- [引文节选]:
一部中国艺术史,在某种意义上就是一部“线”的观念的展开与演变史。

不同时代、不同民族、不同文化背景的人,对“线”的理解与要求各不相同,可能正是此种不同,造就了我们及其周边“人造之物”基本形状的显著差异。而线更是中国艺术的灵魂,无论书法还是绘画,也无论山水、花鸟,还是人物画。

一个民族的艺术是这个民族文化理念、哲学思想的视知觉呈现与象征性阐释。古代先民的生活环境、独特生活方式、价值取向深层地影响到其审美趣味,促成了中国古代“线的艺术”的生成、完善、成熟和定型。正如宗白华所言:“灿烂的‘艺’赋予‘道’以形象和生命,‘道’给予‘艺’以深度的灵魂。”①

在中国,书画同源是一个古老的事实,及后虽分流并进,长达数十世纪,然仍有相同的本质与内核。之所以如此,至关重要的原因,是两者都坚守共同的文化理念,坚持基本的用笔原则,守护“线”这个中国艺术的灵魂。

一、“线”在中国艺术中的意义

线无处不在,离开了线,我们便会无所适从。在几何学上,线,是指一个点任意移动所留下的轨迹。世间并不存在着我们所说的抽象的“线”,我们通常看到的线,是一个细小的点或面(平面与立面)的延伸或是面的边缘部分呈现的状态。

线是中国艺术最基本的构成元素。

清代画家石涛说:“太古无法,太朴不散,太朴一散而法立矣。法于何立?立于一画。一画者,众有之本,万象之根;见用于神,藏用于人,而世人不知。所以一画之法,乃自我立。”(《苦瓜和尚画语录》)而这一画之中,不仅包含了中国艺术的用笔技巧,更包含着中国人独特的哲学与文化理念。

中国艺术之“线”,并非一般的线,而是特殊的线。它的特殊性在很大程度上是以毛笔为工具造就的。宗白华说中国古代的绘画是“从线条中透露出形象姿态”②。

在中国绘画的历史发展中,一代又一代的画家在他们的艺术实践中总结出一套高度完备的线条语言理论,从人物画的“十八描”到山水画的种种皴法,从花鸟的线条程式到文人画的笔墨情韵,这是中国古代画家对世界艺术的卓越贡献,也是中国画卓然独立于世界艺林的形式基石。

千百年来,中国画家用线条收自然万象于笔底,营建他们心灵的审美图式,与天地精神相往来,并在一种形而上的哲学意蕴中展示着中华民族的心理结构与精神风貌。

- [所示数据]:
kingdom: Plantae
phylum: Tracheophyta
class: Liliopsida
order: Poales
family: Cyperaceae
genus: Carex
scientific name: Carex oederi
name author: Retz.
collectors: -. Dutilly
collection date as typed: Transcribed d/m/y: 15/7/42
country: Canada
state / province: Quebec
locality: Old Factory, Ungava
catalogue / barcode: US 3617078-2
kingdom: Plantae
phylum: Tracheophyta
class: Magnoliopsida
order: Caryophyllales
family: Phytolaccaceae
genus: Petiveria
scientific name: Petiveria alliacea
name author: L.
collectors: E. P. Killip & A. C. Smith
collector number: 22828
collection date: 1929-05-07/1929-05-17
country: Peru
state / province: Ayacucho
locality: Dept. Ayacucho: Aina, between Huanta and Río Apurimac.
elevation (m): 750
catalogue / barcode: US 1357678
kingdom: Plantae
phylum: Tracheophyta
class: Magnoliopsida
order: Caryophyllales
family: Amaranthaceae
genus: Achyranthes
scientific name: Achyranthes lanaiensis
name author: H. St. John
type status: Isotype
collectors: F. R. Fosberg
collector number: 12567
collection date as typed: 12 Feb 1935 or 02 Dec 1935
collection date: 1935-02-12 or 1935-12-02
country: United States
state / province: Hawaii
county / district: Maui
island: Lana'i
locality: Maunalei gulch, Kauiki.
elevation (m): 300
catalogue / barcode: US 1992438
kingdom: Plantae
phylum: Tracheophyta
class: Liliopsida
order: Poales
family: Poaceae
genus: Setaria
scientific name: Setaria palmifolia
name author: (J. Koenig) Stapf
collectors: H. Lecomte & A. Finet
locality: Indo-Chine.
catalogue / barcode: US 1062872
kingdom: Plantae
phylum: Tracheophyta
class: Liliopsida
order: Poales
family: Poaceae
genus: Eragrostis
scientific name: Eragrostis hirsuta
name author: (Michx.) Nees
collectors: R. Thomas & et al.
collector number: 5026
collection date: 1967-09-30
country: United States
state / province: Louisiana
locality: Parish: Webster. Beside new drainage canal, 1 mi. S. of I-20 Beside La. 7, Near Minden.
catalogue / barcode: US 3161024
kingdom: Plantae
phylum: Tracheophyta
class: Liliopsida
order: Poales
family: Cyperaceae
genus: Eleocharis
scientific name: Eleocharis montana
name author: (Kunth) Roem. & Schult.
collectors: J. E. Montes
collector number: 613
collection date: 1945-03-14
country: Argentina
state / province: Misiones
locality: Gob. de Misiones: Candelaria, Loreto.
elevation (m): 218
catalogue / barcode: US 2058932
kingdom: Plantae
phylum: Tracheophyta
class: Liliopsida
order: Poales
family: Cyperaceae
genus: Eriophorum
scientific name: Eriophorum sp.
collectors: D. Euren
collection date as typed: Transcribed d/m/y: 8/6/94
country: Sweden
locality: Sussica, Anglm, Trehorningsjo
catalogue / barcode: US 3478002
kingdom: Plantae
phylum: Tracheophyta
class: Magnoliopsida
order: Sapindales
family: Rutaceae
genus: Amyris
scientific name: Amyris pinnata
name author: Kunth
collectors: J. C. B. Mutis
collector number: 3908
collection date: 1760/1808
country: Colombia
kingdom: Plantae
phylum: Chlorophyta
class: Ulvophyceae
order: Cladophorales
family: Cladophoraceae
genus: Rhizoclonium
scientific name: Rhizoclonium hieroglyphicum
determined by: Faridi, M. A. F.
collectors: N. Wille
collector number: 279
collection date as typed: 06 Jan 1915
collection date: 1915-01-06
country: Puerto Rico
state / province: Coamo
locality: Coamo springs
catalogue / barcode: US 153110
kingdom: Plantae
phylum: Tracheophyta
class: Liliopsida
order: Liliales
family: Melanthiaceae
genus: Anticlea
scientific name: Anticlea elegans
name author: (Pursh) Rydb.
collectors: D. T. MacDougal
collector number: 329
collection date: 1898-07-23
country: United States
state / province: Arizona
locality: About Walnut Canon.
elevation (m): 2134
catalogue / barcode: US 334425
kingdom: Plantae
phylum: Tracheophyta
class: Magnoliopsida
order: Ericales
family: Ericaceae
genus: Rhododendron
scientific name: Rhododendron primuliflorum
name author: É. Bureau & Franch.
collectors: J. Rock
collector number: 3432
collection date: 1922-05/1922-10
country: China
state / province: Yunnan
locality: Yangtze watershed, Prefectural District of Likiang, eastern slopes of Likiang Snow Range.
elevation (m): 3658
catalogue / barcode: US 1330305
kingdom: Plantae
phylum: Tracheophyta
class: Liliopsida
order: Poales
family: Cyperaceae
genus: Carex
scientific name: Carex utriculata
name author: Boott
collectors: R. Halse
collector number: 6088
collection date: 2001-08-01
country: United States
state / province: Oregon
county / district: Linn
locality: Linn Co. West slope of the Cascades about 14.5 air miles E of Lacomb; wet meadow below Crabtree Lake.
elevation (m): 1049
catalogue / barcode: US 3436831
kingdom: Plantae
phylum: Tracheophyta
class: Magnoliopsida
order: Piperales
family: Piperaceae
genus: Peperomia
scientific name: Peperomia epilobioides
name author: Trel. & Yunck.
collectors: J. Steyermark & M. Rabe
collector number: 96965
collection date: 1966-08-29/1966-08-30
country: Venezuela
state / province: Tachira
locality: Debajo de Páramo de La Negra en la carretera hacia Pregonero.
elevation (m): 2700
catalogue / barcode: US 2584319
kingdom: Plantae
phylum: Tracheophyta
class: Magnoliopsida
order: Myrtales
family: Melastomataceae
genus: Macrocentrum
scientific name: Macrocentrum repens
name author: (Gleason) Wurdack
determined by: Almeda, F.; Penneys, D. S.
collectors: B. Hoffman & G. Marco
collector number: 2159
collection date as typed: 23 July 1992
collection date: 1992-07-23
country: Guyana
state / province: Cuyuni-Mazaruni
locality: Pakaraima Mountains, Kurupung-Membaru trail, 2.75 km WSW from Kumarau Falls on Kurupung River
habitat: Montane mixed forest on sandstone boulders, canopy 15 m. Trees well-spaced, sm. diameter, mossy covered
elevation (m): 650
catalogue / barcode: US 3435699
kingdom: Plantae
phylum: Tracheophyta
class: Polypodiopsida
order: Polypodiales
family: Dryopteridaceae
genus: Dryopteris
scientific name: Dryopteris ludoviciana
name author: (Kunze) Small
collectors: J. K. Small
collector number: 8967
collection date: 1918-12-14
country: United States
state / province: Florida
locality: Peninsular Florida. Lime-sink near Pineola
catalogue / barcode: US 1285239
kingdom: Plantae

- [完成下列各题]:
- A) 根据引文节选,中国艺术之“线”的特殊性在很大程度上是以何种工具造就的?
- B) 请判断下列陈述是否与引文节选相符,并逐条引用原文中起决定作用的语句:(i)线是中国艺术最基本的构成元素;(ii)书与画分流之后便不再具有相同的本质与内核;(iii)在几何学上,线是指一个点任意移动所留下的轨迹。

- [参考答案]:
- A) 毛笔。

- B)
(i)是。原文:「线是中国艺术最基本的构成元素。」
(ii)否。原文:「及后虽分流并进,长达数十世纪,然仍有相同的本质与内核。」
(iii)是。原文:「在几何学上,线,是指一个点任意移动所留下的轨迹。」